The brute force encoding would just take, say, four bytes for every character. You still would have to agree on whether the least-significant byte is written first or last, but there's room for every conceivable current and future Unicode character number. Oh, but it wastes a LOT of space, since the vast majority of commerce can still just fit in the ASCII range. Just saying hello takes twenty bytes.
To optimize the storage, a few specialized encodings have come up. The Unicode character numbers don't change, but the way the numbers are packed into bytes and bits are changed. Instead of four bytes per character, which was really excessive, let's do two bytes, and if it just happens to be one of those rare numbers that won't fit in two bytes, use some reserved bit flags to indicate that the rest of the number follows in the third byte.
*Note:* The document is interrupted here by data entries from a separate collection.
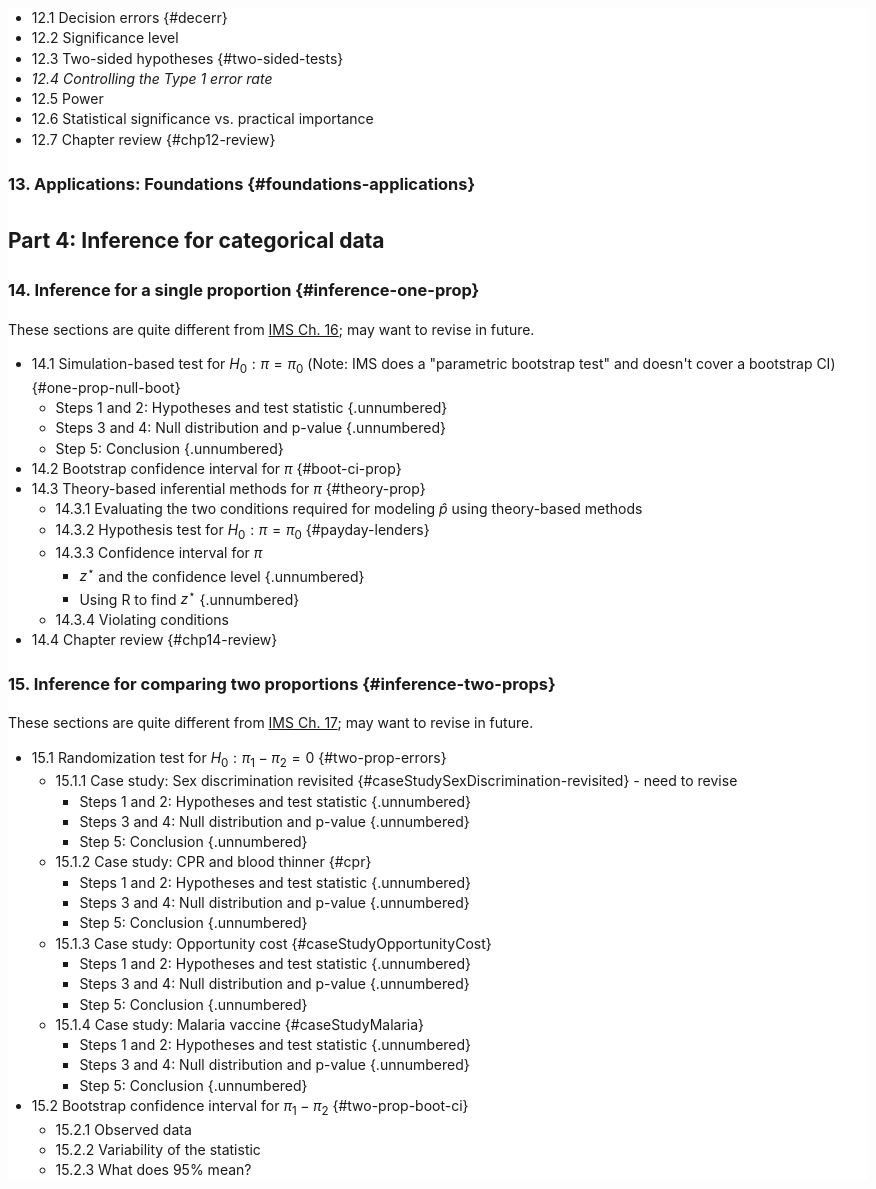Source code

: - 12.1 Decision errors {#decerr}
- 12.2 Significance level
- 12.3 Two-sided hypotheses {#two-sided-tests}
- _12.4 Controlling the Type 1 error rate_
- 12.5 Power
- 12.6 Statistical significance vs. practical importance
- 12.7 Chapter review {#chp12-review}

### 13. Applications: Foundations  {#foundations-applications}



## Part 4: Inference for categorical data

### 14. Inference for a single proportion {#inference-one-prop}

These sections are quite different from [IMS Ch. 16](https://openintro-ims.netlify.app/inference-one-prop.html); may want to revise in future.

- 14.1 Simulation-based test for $H_0: \pi = \pi_0$ (Note: IMS does a "parametric bootstrap test" and doesn't cover a bootstrap CI) {#one-prop-null-boot}
	* Steps 1 and 2: Hypotheses and test statistic {.unnumbered}
	* Steps 3 and 4: Null distribution and p-value {.unnumbered}
	* Step 5: Conclusion {.unnumbered}
- 14.2 Bootstrap confidence interval for $\pi$ {#boot-ci-prop}
- 14.3 Theory-based inferential methods for $\pi$ {#theory-prop}
	* 14.3.1 Evaluating the two conditions required for modeling $\hat{p}$ using theory-based methods
	* 14.3.2 Hypothesis test for $H_0: \pi = \pi_0$ {#payday-lenders}
	* 14.3.3 Confidence interval for $\pi$
		- $z^{\star}$ and the confidence level {.unnumbered}
		- Using R to find $z^{\star}$ {.unnumbered}
	* 14.3.4 Violating conditions
- 14.4 Chapter review {#chp14-review}

### 15. Inference for comparing two proportions {#inference-two-props}

These sections are quite different from [IMS Ch. 17](https://openintro-ims.netlify.app/inference-two-props.html); may want to revise in future.


- 15.1 Randomization test for $H_0: \pi_1 - \pi_2 = 0$ {#two-prop-errors}
	* 15.1.1 Case study: Sex discrimination revisited {#caseStudySexDiscrimination-revisited} - need to revise
		- Steps 1 and 2: Hypotheses and test statistic {.unnumbered}
		- Steps 3 and 4: Null distribution and p-value {.unnumbered}
		- Step 5: Conclusion {.unnumbered}
	* 15.1.2 Case study: CPR and blood thinner {#cpr}
		- Steps 1 and 2: Hypotheses and test statistic {.unnumbered}
		- Steps 3 and 4: Null distribution and p-value {.unnumbered}
		- Step 5: Conclusion {.unnumbered}
	* 15.1.3 Case study: Opportunity cost {#caseStudyOpportunityCost}
		- Steps 1 and 2: Hypotheses and test statistic {.unnumbered}
		- Steps 3 and 4: Null distribution and p-value {.unnumbered}
		- Step 5: Conclusion {.unnumbered}
	* 15.1.4 Case study: Malaria vaccine {#caseStudyMalaria}
		- Steps 1 and 2: Hypotheses and test statistic {.unnumbered}
		- Steps 3 and 4: Null distribution and p-value {.unnumbered}
		- Step 5: Conclusion {.unnumbered}
- 15.2 Bootstrap confidence interval for $\pi_1 - \pi_2$ {#two-prop-boot-ci}
	* 15.2.1 Observed data
	* 15.2.2 Variability of the statistic
	* 15.2.3 What does 95% mean?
It's getting pretty complicated to encode or decode strings, but it saves a lot of space.
Currently, the most popular Unicode encoding is even tighter. It's called UTF-8. It allows any all-ASCII content to remain in the old one-byte-per-character encoding, completely unchanged. That's popular and efficient for all that ASCII content. The last bit doesn't offer you 128 more characters, it tells the Unicode program's decoder that it's a non-ASCII character, and that some more bits are in the next byte. Or the third byte. Or the fourth byte. Or as far away as requiring six bytes to just grab a single Unicode character with a high number.
The benefit of UTF-8 takes advantage of the fact that Unicode associates the more common world characters with lower numbers, so UTF-8 requires less space to encode those character numbers. Rare or specialized characters from languages like Klingon, Feanorian (Tolkien Elvish) Tengwar, Heiroglyphics or Cuneiform, will take more space to store.
There will still be application-specific encodings, even using Unicode's numbering scheme. Just like ROT50 was designed to store FORTRAN variable names and filenames in less space, an encoding called "puny code" (or "P-Unicode") can encode just about any Unicode string by using only the few byte values allowed in a domain name registration record. The domain registrar may see "egbpdaj6bu4bxfgehfvwxn.com" but a Punycode-compliant decoder in a modern web browser would decode those characters and render a domain name spelled with flowing Egyptian Arabic characters.